This question is an exact duplicate of:
i am new to php and i have run into some problems. I am trying to retrieve data from the database and i have managed to do it and display it as dropdown list, however, i am unable to insert it back to the database with the variable i have selected. Please help.
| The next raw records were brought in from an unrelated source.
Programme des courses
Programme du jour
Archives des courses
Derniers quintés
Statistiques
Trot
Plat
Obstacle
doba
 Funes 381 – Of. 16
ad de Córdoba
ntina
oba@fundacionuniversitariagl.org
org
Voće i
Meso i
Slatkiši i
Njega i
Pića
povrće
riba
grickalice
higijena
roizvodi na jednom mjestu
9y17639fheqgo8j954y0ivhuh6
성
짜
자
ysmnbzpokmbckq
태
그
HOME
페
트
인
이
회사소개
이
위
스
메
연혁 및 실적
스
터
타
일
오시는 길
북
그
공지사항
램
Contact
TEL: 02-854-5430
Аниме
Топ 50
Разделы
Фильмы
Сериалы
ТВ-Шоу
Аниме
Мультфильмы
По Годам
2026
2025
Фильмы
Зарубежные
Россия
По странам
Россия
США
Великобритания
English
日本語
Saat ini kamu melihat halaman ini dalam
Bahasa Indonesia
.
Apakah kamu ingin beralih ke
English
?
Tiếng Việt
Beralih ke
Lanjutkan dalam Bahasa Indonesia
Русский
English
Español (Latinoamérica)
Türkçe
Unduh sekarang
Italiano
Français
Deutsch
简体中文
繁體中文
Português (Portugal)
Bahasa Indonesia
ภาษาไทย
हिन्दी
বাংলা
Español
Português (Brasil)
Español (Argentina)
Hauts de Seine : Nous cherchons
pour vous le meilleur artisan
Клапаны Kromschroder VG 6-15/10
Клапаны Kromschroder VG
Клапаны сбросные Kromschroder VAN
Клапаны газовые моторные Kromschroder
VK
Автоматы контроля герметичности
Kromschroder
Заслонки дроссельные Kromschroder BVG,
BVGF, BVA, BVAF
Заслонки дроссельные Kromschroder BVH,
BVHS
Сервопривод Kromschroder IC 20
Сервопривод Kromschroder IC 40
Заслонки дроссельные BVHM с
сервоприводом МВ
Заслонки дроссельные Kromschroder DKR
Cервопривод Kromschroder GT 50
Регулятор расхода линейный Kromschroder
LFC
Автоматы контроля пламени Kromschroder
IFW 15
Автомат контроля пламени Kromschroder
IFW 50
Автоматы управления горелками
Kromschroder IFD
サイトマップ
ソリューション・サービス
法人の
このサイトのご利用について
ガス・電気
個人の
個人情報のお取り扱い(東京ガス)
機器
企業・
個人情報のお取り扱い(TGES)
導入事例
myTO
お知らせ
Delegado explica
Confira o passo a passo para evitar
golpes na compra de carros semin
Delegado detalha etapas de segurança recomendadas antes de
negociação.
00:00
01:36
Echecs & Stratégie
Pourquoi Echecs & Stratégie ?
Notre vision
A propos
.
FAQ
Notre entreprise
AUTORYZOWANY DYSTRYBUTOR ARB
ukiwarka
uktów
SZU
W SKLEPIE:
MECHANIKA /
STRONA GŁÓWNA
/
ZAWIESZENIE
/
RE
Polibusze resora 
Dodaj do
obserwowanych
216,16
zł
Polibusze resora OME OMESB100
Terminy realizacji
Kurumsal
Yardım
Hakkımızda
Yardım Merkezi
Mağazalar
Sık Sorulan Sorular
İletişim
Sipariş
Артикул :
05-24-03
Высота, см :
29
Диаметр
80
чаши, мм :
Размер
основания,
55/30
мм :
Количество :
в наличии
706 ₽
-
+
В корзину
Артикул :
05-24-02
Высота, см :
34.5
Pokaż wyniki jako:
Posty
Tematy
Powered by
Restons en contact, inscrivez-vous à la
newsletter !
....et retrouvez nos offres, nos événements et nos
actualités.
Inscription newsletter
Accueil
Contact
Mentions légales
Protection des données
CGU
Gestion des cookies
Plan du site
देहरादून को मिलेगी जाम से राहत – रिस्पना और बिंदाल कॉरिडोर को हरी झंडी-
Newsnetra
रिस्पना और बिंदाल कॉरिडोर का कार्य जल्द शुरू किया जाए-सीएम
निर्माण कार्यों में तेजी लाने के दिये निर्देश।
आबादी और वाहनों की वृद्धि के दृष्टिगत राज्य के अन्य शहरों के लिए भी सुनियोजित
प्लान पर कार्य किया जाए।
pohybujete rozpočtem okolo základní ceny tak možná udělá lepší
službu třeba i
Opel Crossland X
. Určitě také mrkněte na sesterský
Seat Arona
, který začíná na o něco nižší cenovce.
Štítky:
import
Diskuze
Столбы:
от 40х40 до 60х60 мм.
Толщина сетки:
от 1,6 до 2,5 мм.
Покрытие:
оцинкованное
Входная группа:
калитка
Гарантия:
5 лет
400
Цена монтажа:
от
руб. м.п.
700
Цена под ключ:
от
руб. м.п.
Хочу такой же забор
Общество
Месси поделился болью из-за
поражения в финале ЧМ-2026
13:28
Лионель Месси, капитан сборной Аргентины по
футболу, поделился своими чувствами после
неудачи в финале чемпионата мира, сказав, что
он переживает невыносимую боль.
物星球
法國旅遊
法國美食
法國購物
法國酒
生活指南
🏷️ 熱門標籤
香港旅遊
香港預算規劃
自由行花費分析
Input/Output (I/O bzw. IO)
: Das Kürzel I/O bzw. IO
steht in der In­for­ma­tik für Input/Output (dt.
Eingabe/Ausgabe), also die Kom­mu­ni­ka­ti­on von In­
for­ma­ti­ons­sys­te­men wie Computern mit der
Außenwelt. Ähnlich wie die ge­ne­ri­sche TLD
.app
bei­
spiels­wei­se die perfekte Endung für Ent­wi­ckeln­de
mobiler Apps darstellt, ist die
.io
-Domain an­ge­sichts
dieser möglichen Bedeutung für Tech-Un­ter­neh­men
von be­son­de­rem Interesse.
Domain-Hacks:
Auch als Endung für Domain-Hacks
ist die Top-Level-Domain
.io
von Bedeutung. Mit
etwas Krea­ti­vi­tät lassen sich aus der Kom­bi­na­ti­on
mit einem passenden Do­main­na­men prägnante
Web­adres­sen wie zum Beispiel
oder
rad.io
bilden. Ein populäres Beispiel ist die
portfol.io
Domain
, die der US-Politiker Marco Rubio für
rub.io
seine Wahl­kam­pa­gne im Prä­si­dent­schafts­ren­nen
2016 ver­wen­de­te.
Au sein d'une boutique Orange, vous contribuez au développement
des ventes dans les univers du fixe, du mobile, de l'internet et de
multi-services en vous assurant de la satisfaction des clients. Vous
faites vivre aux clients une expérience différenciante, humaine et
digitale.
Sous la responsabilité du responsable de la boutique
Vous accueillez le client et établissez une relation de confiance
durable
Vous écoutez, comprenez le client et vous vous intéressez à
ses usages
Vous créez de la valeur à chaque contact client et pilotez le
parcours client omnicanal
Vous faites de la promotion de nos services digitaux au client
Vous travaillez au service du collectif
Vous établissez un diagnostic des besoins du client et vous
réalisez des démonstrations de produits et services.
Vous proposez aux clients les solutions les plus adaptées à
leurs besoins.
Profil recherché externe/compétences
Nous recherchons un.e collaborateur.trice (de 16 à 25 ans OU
May i know what is the variable that i have post to the next page? (which is the processstaffb.php)
<form action="processstaffb.php" method="post">
<table id="t01">
<td width="1%">
<?php
$mysqli = new mysqli(spf, dbuser, dbpw, db);
$sql="Select sbranch_name from branches";
$result = $mysqli->query($sql);
if ($result->num_rows > 0) {
echo "<select name='sbranch_name'>";
while($row = $result->fetch_assoc()) {
echo "<option value='" . $row['sbranch_name'] . "'>" .$row['sbranch_name'] . "</option>";
}
echo "</select>";
}
$mysqli->close();
?>
</td>
This is the code at processstaffb.php
if (!empty($_POST['sbranch_name']))
{
$sbranch_name =$_POST["$sbranch_name"];
echo "if pass";
echo "$sbranch_name";
}
else
{
$sbranch_name = null;
echo '<p><font color="red">You forgot to enter the branch of the officer!</font></p>';
echo "if fail";
echo "$sbranch_name";
}
</div>
Because you gave your select the name "sbranch_name" you can access the value of the selected option in processstaffb.php with $_POST['sbranch_name'].
Because you are planning to insert the values in your database, this is a good point to learn about PDO prepared statements or MySQLi prepared statements and SQL injections.